Le restaurant grill a ouvert ses portes pour la Coupe du Monde de Football. A la grande
satisfaction des trois jeunes associés qui ont signé le contrat d'amodiation.
Le pari ne leur fait pas peur : tous trois sont d'anciens professeurs de gym et exercent
dans les métiers de bouche. Dominique Penciolelli et Alain Michaud-Bonnet tiennent même
déjà les rênes de l'Indigo, un restaurant "voisin" de l'Escale Borely .
"Nous avons choisi le concept du bar à bière qui marche très bien et du grill
(poissons et viandes), mais en les déclinant, pour les renouveler, autour du style
"Sport-café». Nous sommes ouvert sept jours sur sept de huit heures à deux heures
du matin. Nous tablons sur un ticket moyen de 150 à 200 F. Nous avons une formule
"brunch" à 100 F le matin, un menu d'appel à 65 F à midi et à 98 F le soir»,
explique Dominique Penciolelli.
L'ambiance "Sport café" est donnée par la décoration (tables en forme de
surf, piétements en roues de formule 1, etc.), l'activité billetterie pour les
événements sportifs, l'installation d'un terrain de pétanque à côté du bar
extérieur, la retransmission de l'actualité sportive et l'organisation en journée
d'animations sportives autour de la piscine (aquagym, mini-club enfants, baptêmes de
plongée, cours de natation...).
Côté grill, poissons et viandes sont exposés à l'étalage sur une banque réfrigérée
"pour que le client ait l'impression de faire lui même son marché" et sont
cuits "en public" sur le barbecue intérieur. Une fois par semaine, le Sport
Café organisera des animations avec orchestre.
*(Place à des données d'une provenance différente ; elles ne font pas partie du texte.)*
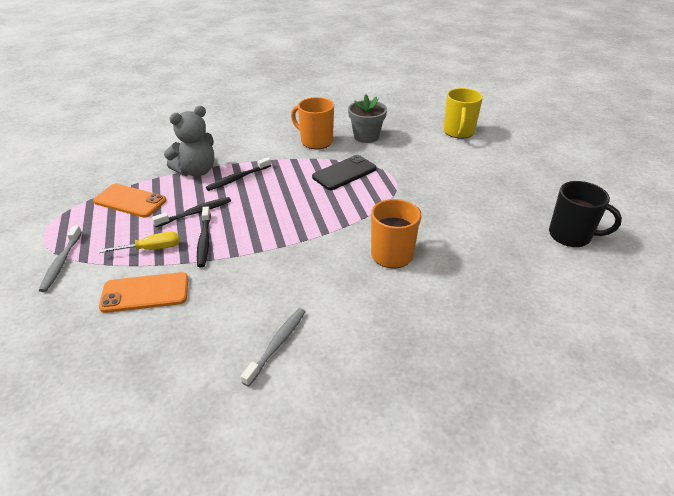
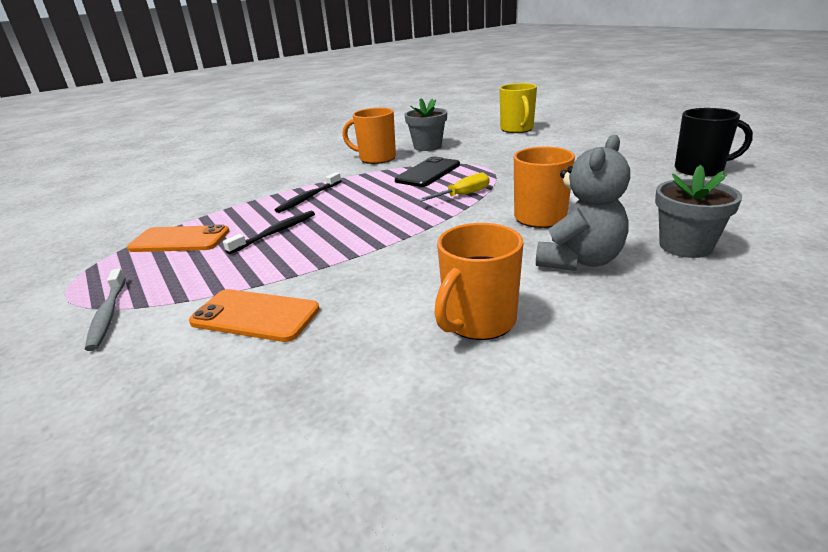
camera: 15 degrees left, 10 degrees down
yellow screwdriver [99,232,180,253] -> yellow screwdriver moved to [418,173,489,202]
orange phone [99,272,188,313] -> orange phone turned 45 degrees clockwise [189,289,320,342]
grey teddy bear [164,106,214,176] -> grey teddy bear moved to [536,135,630,271]
black toothbrush [197,207,211,267] -> none
grey toothbrush [241,308,306,387] -> orange mug [434,223,523,340]
none -> grey flower pot [655,165,742,258]

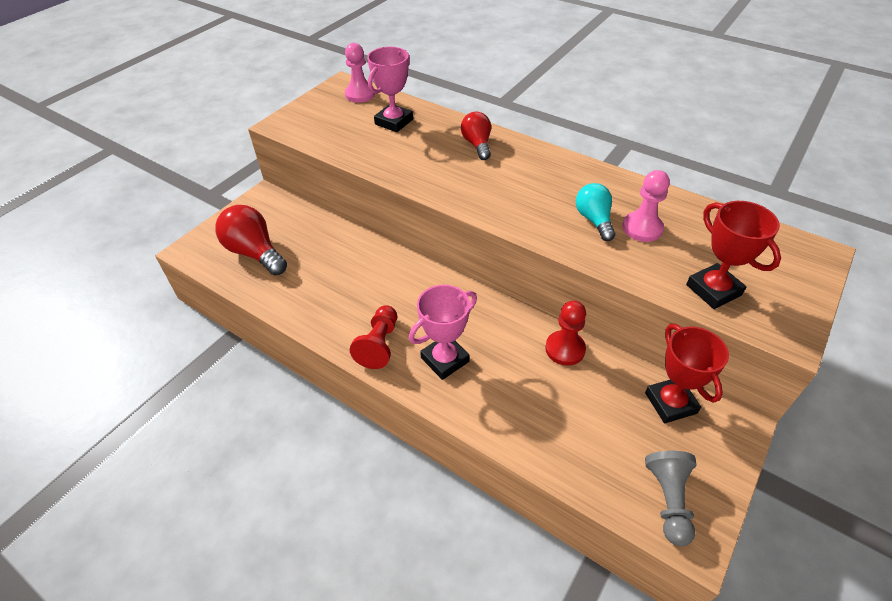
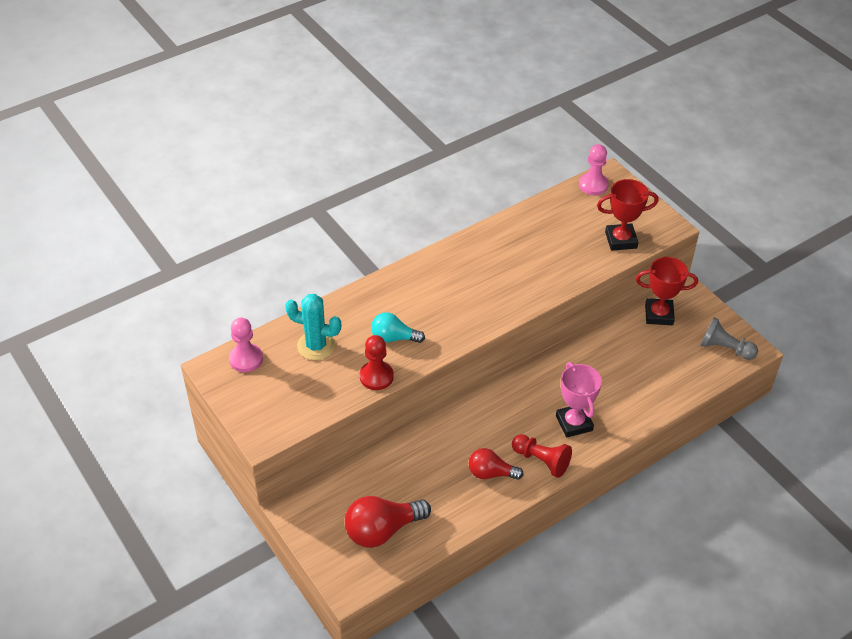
camera: 70 degrees left, 0 degrees up
pink trophy [367,47,413,132] -> turquoise cactus [285,294,341,360]
red light bulb [461,112,491,160] -> red light bulb moved to [469,448,524,480]
red pawn [545,301,586,366] -> red pawn moved to [360,335,394,390]
turquoise light bulb [576,183,615,241] -> turquoise light bulb moved to [371,312,425,343]
pink pawn [622,170,670,242] -> pink pawn moved to [579,144,609,195]

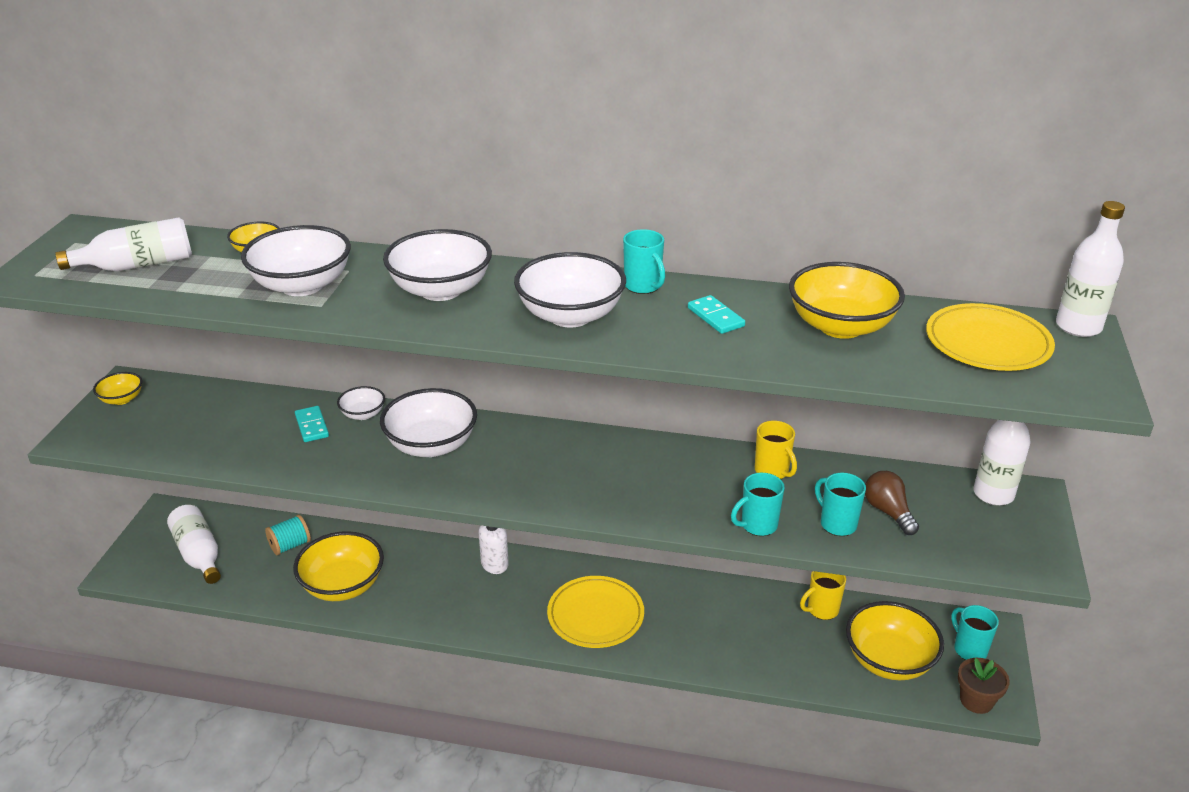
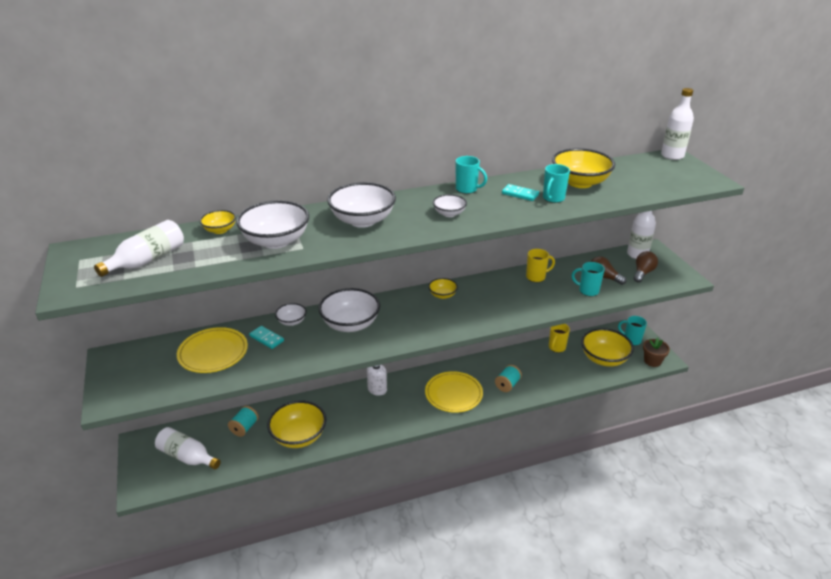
camera: 30 degrees left, 0 degrees up
yellow bowl [93,372,142,405] -> yellow bowl moved to [428,278,458,299]
white bowl [514,252,626,328] -> white bowl [433,194,467,217], size x0.51
turquoise mug [731,473,785,536] -> turquoise mug moved to [543,164,570,203]
yellow mug [755,421,797,479] -> yellow mug turned 45 degrees counterclockwise [526,249,555,282]
yellow plate [926,303,1055,371] -> yellow plate moved to [177,327,248,373]
none -> turquoise spool [495,365,522,392]
none -> brown light bulb [633,251,658,283]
Quand à La Mer, qui a rouvert le 1er mai, son avenir repose désormais entre les mains
de Jean-Claude Maggiani-Antoniotti, président de la Société de Restauration et de
Promotion (SPR). La SPR est bien connue à Marseille pour son activité de traiteur et de
restauration événementielle ou ponctuelle (exclusivité de la restauration du circuit
automobile Paul Ricard au Castelet notamment) mais ne gérait jusque-là aucun
établissement ouvert quotidiennement.
"Je n'avais pas l'intention de reprendre La Mer, mais on est venu me le demander.
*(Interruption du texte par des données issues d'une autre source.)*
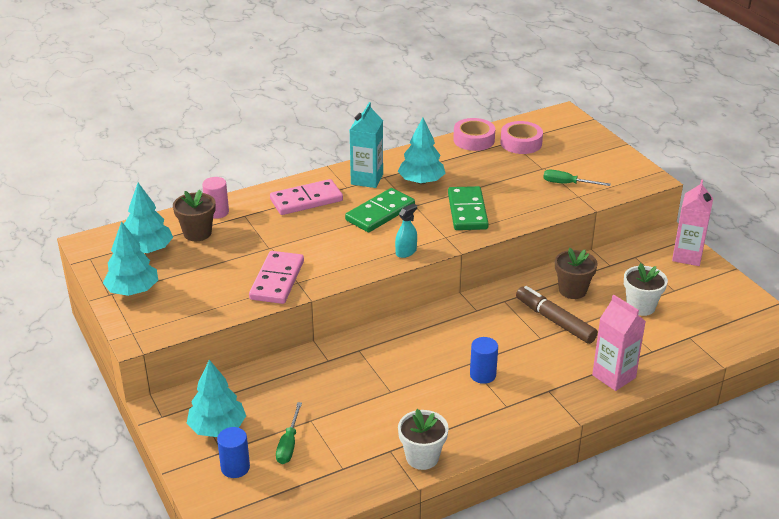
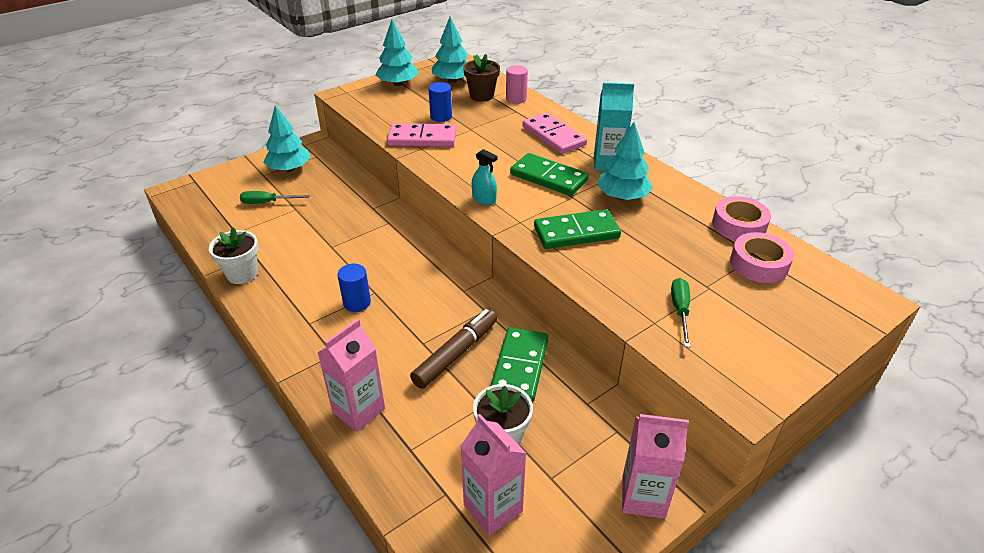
camera: 80 degrees right, 5 degrees up
blue cylinder [217,427,250,478] -> blue cylinder moved to [428,82,452,122]
brown flower pot [555,248,598,299] -> green domino [491,327,548,403]
none -> pink carton [460,414,527,536]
C'est un restaurant qui a une histoire et qui fut jadis réputé. Le pari m'intéresse
donc", confie Jean-Claude Antoniotti qui annonce un investissement de l'ordre de
1 MF pour la rénovation intérieure mais reste discret sur le coût de reprise du
fonds...
Le restaurant, au milieu duquel trône un "pointu" marseillais (barque) monté
sur roulettes en guise de desserte, comporte désormais 120 places intérieures (80 places
en terrasse) en configuration normale et 300 en configuration banquets, auxquelles
s'ajoutent 400 mètres carrés de terrasse.
Carte jouée : celle des poissons et des spécialités régionales avec un ticket moyen de
200 F, une assiette "canaille" à 88 F et un menu du jour à 125 F à midi, un
menu à 185 F le soir. Cibles : les hommes d'affaires à midi et la clientèle
traditionnelle, en quête d'un lieu calme et stylé, sans être compassé, le soir.
Jean-Claude Saindrenan, le chef formé chez Taillevent à Paris, puis restaurateur à
Cassis et à Nîmes, souhaite, "faire du nouveau avec des recettes
anciennes." A la carte donc, côté entrées : soupe de poissons, terrine de
fenouil, omelette au crabe, mousseline de rascasse, brandade de morue (de 45 à 75 F) ;
côté plats : poissons grillés, marmite du pêcheur, chaudrée de poissons façon
bouillabaisse, mérou rôti à la sauce vierge et au confit d'oignons, viandes diverses,
pieds et paquets (de 72 à 140 F). "Nous allons tester la formule et nous nous
adapterons ensuite à la clientèle", conclut Jean-Claude Antoniotti.
L. Casagrande
Le restaurant comporte désormais 120 places intérieures, 80 places en terrasse,
auxquelles s'ajoutent 400 m2 de terrasse.